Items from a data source
☆ ☆ ☆
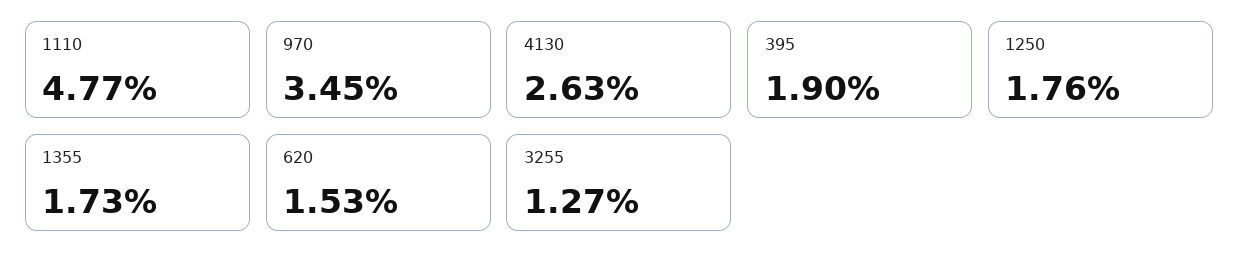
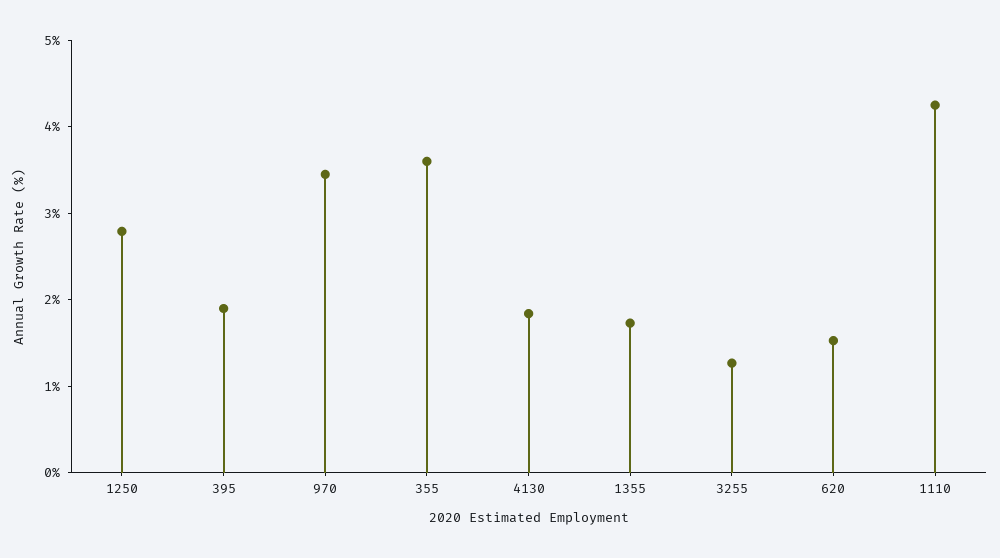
  {
-   "1110": 4.77,
+   "1110": 4.2,
    "970": 3.45,
-   "4130": 2.63,
+   "4130": 1.8,
    "395": 1.9,
-   "1250": 1.76,
+   "1250": 2.8,
    "1355": 1.73,
    "620": 1.53,
-   "3255": 1.27
+   "3255": 1.27,
+   "355": 3.6
  }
☆ ☆ ☆
Quote each entry above verbatim and drop the pictures.

→ Answer to this task
  {
-   "1110": 4.77,
+   "1110": 4.2,
    "970": 3.45,
-   "4130": 2.63,
+   "4130": 1.8,
    "395": 1.9,
-   "1250": 1.76,
+   "1250": 2.8,
    "1355": 1.73,
    "620": 1.53,
-   "3255": 1.27
+   "3255": 1.27,
+   "355": 3.6
  }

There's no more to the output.